(Required work) Locate every line in the items that contains the word "Gobierno" and copy each one. Case counts.

(Exercise data)
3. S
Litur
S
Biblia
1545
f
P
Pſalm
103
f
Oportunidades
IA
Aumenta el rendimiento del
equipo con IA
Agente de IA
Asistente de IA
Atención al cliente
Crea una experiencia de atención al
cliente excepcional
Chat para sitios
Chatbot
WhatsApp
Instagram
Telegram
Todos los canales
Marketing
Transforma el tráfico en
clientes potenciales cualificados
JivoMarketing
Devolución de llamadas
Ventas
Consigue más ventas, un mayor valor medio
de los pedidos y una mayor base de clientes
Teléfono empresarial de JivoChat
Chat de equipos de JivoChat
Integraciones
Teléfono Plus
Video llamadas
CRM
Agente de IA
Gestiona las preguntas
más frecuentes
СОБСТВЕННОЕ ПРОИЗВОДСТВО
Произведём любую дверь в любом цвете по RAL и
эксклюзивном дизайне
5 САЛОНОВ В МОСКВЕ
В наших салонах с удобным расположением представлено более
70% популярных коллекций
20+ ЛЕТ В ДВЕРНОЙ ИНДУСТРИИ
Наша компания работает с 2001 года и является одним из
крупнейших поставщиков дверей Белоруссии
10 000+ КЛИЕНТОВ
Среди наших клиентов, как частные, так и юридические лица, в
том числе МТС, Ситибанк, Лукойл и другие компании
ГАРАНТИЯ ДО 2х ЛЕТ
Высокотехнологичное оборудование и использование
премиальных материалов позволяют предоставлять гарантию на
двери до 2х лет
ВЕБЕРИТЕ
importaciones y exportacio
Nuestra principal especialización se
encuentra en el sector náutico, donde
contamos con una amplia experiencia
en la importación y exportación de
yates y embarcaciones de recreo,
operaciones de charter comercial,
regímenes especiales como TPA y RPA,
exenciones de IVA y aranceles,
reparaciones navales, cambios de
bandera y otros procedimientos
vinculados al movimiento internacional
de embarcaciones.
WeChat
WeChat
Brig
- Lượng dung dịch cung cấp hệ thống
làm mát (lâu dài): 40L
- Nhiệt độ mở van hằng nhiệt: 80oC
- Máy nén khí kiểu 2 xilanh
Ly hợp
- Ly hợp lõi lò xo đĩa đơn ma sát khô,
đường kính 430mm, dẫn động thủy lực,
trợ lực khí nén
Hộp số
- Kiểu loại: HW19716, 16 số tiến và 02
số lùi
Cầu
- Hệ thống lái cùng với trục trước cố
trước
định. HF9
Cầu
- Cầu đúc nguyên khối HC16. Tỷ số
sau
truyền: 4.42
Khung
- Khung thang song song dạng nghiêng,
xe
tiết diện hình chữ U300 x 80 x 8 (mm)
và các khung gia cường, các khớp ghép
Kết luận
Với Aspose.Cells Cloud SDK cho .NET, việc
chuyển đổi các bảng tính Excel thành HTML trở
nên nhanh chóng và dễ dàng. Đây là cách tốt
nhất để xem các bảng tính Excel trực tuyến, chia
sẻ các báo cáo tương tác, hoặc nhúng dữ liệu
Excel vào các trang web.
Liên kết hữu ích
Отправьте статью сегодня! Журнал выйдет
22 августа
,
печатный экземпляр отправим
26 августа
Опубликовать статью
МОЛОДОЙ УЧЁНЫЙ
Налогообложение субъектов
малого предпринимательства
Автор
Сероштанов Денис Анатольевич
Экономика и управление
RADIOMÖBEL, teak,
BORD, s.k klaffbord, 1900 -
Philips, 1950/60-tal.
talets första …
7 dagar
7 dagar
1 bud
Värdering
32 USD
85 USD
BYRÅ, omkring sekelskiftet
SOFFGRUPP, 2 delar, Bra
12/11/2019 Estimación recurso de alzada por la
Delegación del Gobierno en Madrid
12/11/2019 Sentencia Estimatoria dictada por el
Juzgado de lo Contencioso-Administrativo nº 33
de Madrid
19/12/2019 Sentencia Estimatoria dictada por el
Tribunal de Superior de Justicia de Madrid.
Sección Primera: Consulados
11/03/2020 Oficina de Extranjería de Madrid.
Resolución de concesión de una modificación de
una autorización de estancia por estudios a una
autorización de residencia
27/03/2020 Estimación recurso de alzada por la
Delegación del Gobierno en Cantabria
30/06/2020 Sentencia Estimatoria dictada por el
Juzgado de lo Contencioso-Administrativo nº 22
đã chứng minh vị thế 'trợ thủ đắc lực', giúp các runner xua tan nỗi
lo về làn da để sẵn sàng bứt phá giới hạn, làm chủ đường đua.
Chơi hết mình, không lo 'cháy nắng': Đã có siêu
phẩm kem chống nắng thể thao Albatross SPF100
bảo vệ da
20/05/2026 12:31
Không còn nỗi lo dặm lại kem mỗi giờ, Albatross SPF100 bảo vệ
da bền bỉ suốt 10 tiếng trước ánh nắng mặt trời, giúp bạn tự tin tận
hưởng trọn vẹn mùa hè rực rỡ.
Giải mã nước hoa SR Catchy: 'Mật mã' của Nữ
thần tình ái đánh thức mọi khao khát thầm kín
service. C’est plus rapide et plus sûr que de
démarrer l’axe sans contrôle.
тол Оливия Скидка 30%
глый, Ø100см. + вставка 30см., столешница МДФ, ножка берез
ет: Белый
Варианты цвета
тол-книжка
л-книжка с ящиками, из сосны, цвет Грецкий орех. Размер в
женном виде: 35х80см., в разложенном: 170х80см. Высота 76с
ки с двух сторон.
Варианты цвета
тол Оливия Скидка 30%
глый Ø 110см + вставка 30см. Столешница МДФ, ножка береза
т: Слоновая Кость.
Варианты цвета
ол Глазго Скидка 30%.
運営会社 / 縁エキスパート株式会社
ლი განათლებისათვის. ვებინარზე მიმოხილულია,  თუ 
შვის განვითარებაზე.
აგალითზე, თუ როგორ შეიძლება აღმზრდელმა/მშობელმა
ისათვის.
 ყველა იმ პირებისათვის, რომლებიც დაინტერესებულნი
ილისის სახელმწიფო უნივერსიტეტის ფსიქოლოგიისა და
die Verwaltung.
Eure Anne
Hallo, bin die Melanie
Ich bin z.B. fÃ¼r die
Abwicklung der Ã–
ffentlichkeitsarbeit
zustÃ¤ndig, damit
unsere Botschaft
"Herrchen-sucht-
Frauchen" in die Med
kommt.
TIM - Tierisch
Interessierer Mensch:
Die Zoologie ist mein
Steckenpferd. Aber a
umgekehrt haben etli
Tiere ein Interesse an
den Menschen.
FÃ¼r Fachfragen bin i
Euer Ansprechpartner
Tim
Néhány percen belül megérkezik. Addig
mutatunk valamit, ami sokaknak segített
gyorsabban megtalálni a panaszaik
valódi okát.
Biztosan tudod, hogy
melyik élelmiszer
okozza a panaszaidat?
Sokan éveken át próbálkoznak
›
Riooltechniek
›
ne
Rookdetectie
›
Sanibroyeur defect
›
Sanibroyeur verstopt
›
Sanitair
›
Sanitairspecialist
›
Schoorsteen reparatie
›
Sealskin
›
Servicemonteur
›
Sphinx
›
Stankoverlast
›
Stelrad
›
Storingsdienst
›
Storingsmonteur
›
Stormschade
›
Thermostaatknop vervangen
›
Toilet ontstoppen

(Exercise answer)
Delegación del Gobierno en Madrid
Delegación del Gobierno en Cantabria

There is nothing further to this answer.